Fenomena ini tidak hanya terjadi di rumah milik Agus dan Mutviana, tetapi juga dilaporkan muncul di dua rumah milik tetangga.
Mutviana menyampaikan sejak api misterius muncul di rumahnya, omzet usaha pemotongan ayam dan katering yang dikelolanya menurun tajam. Saat ini, usaha hanya melayani pesanan yang sudah masuk sebelum peristiwa terjadi.
Menurutnya, hingga hari ke-13, hampir tidak ada pelanggan baru yang datang. Hanya satu hingga dua konsumen yang tetap membeli karena sudah memahami kondisi yang terjadi.
“Kerugiannya tentu dari omzet yang menurun drastis. Selain itu, barang-barang yang terbakar juga menjadi bagian dari kerugian.

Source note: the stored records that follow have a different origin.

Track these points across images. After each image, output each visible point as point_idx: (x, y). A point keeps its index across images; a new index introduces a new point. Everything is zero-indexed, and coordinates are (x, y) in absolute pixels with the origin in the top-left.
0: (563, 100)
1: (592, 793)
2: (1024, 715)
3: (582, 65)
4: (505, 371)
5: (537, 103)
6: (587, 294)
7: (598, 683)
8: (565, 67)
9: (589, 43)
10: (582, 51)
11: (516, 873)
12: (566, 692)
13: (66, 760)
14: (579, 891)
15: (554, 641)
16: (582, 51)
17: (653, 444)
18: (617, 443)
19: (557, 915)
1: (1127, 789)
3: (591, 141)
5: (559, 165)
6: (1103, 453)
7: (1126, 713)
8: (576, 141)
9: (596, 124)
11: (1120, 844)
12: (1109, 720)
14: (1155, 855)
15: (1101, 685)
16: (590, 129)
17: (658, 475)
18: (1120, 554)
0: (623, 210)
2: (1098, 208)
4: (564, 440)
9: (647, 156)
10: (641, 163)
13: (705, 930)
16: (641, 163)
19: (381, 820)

Jika diakumulasikan, kerugiannya sekitar Rp40 juta hingga Rp70 juta sampai sore ini,” ujar Mutviana, Jumat, 5 Juni 2026.
Ia menambahkan, dampak kejadian tersebut sangat terasa terhadap usaha yang dijalankan. Layanan pemotongan ayam dan katering hampir tidak menerima pesanan baru.
“Tidak ada sama sekali pesanan yang masuk, kecuali yang memang sudah ada kesepakatan sebelumnya. Sejak rumah kami disegel pada Minggu pagi hingga Minggu malam, pesanan benar-benar berhenti. Sampai hari ini pun sangat minim. Hanya ada satu atau dua pelanggan yang memang sudah biasa datang ke rumah,” katanya.
Selain kerugian finansial, Mutviana juga mengaku kondisi fisiknya menurun karena kurang istirahat. Selama hampir dua pekan terakhir, ia hanya tidur sekitar tiga jam per hari untuk menjaga dan waspada jika api kembali muncul.
Usai mengikuti rapat koordinasi lintas sektor di lingkungan Pemerintah Kabupaten Sleman, Mutviana menyatakan akan mempertimbangkan saran untuk memindahkan sementara lokasi usaha. Langkah ini dinilai dapat menjaga agar usaha pemotongan ayam dan katering tetap berjalan di tengah situasi yang belum kondusif.
Hingga kini, penyebab kemunculan api misterius tersebut masih menjadi perhatian berbagai kalangan dan dalam proses penyelidikan.
Peristiwa ini tercatat terjadi sejak awal dan hingga 5 Juni 2026 masih berlangsung.